## YOUR ASSIGNMENT
Please count the lines in the material below that contain the string "Defesa", matching uppercase and lowercase letters exactly. Reply with that number only.

## RECORDS FOR THIS TASK

┄┄┄┄┄┄

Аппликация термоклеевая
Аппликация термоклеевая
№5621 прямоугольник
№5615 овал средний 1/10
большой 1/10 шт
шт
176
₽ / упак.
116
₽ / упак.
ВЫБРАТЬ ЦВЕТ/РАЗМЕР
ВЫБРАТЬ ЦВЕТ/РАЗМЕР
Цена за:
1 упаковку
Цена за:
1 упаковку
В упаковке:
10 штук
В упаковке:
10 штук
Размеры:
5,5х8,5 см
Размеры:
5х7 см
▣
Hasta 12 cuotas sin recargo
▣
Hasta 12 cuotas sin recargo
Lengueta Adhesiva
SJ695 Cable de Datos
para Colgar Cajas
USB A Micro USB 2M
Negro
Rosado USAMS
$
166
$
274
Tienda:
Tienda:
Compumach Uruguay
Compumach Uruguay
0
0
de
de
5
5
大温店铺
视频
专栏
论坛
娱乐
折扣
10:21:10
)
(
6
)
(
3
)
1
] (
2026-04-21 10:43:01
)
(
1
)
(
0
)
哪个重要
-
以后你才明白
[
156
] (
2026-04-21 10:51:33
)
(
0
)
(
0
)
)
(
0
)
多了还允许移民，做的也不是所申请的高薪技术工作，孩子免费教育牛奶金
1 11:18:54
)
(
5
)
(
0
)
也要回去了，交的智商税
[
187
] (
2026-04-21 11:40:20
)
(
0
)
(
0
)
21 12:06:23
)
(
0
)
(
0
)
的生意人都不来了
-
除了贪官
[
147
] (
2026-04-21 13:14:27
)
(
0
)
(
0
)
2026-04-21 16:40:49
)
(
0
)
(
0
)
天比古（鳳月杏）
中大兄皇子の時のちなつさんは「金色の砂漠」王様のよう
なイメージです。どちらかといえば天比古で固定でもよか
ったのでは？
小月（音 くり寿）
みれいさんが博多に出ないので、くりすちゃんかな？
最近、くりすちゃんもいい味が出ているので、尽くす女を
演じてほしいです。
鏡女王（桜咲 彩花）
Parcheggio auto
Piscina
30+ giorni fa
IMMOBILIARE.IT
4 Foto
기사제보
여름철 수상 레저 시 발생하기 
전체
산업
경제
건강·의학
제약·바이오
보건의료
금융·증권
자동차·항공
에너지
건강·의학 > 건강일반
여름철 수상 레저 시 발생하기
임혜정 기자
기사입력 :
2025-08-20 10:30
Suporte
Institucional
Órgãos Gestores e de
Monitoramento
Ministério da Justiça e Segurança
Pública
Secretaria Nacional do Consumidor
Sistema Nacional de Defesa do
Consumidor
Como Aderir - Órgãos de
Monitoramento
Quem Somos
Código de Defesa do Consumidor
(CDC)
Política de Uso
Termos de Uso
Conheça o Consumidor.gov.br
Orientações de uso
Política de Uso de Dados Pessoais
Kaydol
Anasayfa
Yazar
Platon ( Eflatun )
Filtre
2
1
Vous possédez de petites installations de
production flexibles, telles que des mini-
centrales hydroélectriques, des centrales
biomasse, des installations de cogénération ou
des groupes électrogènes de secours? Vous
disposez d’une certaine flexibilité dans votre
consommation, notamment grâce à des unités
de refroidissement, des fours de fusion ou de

┄┄┄┄┄┄

## RESPONSE AREA
2